P.S. I realize Qwen3-Max-Thinking isn't actually an open-weight model (only accessible via API), but I'm still curious how it compares.

miroljub · 2026-01-26T16:48:06 1769446086

I don't know where your impression about benchmaxxing comes from. Why would you assume closed models are not benchmaxxing? Being closed and commercial, they have more incentive to fake it than the open models.

segmondy · 2026-01-26T16:52:40 1769446360

You are not familiar, yet you claim a bias. Bias based on what? I use pretty much just open-source models for the last 2 years. I occasionally give OpenAI and Anthropic a try to see how good they are. But I stopped supporting them when they started calling for regulation of open models. I haven't seen folks get ahead of me with closed models. I'm keeping up just fine with these free open models.

orangebread · 2026-01-26T16:51:30 1769446290

I haven't used qwen3 max yet, but my gut feeling is that they are benchmaxxing. If I were to rate the open models worth using by rank it'd be:

- Minimax

- GLM

- Deepseek

segmondy · 2026-01-26T16:53:47 1769446427

Your ranking is way off, Deepseek crushes Minimax and GLM. It's not even a competition.

orangebread · 2026-01-26T17:37:24 1769449044

Yeah, I get there's nuance between all of them. I ranked Minimax higher for its agentic capabilities. In my own usage, Minimax's tool calling is stronger than Deepseek's and GLM.

xcodevn · 2026-01-26T15:42:11 1769442131

My observation is that vibe-coded applications are significantly lower quality than traditional software. Anthropic software (which they claim to be 90% vibe coded) is extremely buggy, especially the UI.

gowld · 2026-01-26T15:59:27 1769443167

That's a misunderstanding based on loose definition of "vibe coding". When companies threw around the "90% of code is written by AI" claims, they were referring to counting characers of autocomplete basing on users actually typing code (most of which was eequivalent to "AI generated" code by Eclipse tab-completion decade ago), and sometimes writing hyperlocal prompts for a single method.

We can identify 3 levels of "vibe coding":

1. GenAI Autocomplete

2. Hyperlocal prompting about a specific function. (Copilot's orginal pitch)
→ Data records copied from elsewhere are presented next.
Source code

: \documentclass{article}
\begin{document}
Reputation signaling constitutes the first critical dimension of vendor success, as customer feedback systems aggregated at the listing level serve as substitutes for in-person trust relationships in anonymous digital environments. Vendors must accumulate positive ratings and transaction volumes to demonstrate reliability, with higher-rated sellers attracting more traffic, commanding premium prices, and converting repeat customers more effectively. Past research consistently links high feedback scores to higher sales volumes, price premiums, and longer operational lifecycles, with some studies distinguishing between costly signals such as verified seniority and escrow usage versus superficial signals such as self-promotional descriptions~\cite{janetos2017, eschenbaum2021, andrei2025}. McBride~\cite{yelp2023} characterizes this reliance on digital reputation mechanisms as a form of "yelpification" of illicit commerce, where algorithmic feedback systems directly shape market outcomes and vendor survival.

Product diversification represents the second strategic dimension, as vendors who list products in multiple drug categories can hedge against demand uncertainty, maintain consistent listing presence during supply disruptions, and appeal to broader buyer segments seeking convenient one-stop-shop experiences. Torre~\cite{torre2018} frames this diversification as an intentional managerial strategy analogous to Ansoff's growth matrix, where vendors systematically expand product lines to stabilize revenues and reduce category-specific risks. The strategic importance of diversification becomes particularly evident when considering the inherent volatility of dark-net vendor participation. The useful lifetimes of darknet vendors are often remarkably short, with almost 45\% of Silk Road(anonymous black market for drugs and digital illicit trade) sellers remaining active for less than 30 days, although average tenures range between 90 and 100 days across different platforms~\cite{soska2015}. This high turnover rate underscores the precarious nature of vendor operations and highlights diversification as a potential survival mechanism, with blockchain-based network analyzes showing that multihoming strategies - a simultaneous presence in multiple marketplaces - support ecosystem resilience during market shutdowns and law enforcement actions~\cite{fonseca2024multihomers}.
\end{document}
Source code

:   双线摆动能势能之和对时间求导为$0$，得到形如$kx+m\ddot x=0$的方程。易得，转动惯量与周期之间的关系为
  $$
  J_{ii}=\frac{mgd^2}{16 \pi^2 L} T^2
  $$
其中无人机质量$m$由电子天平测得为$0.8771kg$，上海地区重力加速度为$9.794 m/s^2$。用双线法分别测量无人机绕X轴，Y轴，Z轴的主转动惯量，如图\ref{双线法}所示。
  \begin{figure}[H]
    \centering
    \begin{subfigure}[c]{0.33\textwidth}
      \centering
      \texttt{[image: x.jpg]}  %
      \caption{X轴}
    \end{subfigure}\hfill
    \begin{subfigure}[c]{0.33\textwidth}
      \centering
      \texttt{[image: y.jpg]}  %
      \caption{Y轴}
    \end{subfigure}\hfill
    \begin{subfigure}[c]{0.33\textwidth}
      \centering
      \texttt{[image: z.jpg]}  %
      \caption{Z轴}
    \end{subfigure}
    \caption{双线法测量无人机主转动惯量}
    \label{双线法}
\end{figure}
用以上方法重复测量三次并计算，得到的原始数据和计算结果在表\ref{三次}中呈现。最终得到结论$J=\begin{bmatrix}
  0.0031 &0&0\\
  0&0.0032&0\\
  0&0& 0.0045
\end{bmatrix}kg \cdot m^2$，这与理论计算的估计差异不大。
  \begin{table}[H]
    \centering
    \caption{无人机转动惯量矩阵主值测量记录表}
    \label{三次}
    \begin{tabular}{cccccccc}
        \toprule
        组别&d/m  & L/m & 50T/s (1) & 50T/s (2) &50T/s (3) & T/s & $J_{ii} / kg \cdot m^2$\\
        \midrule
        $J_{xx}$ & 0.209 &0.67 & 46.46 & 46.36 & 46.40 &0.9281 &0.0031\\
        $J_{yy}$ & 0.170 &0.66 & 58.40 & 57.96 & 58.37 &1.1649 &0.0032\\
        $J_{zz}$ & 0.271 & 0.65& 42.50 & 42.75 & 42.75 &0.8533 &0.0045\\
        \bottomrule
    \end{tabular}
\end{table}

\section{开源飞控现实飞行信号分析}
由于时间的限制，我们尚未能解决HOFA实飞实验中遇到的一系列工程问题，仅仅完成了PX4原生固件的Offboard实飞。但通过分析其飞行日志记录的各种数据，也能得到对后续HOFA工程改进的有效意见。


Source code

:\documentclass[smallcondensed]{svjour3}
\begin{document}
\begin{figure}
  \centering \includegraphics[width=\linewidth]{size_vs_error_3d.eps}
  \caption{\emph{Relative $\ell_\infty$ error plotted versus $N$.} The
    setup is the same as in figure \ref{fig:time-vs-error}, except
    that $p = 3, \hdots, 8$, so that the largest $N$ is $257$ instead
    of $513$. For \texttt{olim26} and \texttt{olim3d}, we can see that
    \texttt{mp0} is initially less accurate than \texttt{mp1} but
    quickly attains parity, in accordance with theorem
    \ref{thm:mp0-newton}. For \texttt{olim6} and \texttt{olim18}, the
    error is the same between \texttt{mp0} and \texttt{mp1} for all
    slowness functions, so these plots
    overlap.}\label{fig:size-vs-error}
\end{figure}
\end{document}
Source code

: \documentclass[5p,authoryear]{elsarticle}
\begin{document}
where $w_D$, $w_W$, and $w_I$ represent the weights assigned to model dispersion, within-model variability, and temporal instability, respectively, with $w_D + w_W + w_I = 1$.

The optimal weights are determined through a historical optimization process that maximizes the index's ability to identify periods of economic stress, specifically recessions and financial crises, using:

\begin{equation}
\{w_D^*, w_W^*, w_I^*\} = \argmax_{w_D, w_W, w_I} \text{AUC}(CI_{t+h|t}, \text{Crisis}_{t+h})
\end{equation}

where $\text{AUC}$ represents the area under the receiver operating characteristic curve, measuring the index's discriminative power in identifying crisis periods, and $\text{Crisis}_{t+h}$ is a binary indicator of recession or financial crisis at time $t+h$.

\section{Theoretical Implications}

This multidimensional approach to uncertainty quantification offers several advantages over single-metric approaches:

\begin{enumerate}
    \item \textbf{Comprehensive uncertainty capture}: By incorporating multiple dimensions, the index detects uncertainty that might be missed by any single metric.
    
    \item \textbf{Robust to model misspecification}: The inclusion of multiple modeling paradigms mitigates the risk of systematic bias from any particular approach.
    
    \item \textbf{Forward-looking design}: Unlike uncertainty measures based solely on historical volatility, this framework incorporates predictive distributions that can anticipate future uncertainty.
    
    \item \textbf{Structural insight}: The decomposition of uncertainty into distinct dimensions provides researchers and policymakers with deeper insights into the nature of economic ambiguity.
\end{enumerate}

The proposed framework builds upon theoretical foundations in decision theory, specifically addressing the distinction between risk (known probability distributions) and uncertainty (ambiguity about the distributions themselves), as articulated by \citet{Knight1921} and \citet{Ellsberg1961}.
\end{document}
3. Developing the app without looking at code.

Level 3 is hardly considered "vibe" coding, and Level 2 is iffy.

"90% of code written by AI" in some non-trivial contexts only very recently reached level 3.

I don't think it ever reached Level 2, because that's just a painfully tedious way of writing code.

xcodevn · 2026-01-26T16:16:17 1769444177

I believe Anthropic is already doing Level 3 vibe coding for >90% of their code.

doug_durham · 2026-01-26T16:24:04 1769444644

They have not said that. They've only said that most of their code is written by Claude. That is different than "vibe coding". If competent engineers review the code then it is little different than any coding.

xcodevn · 2026-01-26T16:36:53 1769445413

IIRC, the Claude Code creator mentioned that all the PRs are reviewed by humans, just like normal human PRs. So yes, humans still look at the code at the review stage. Though I still consider this to be level 3, but anyway, this is just a matter of definition.

andai · 2026-01-26T16:02:58 1769443378

I mostly work at level 2, and I call it "power coding", like power armor, or power tools. Your will and your hand still guides the process continuously. But now your force is greatly multiplied.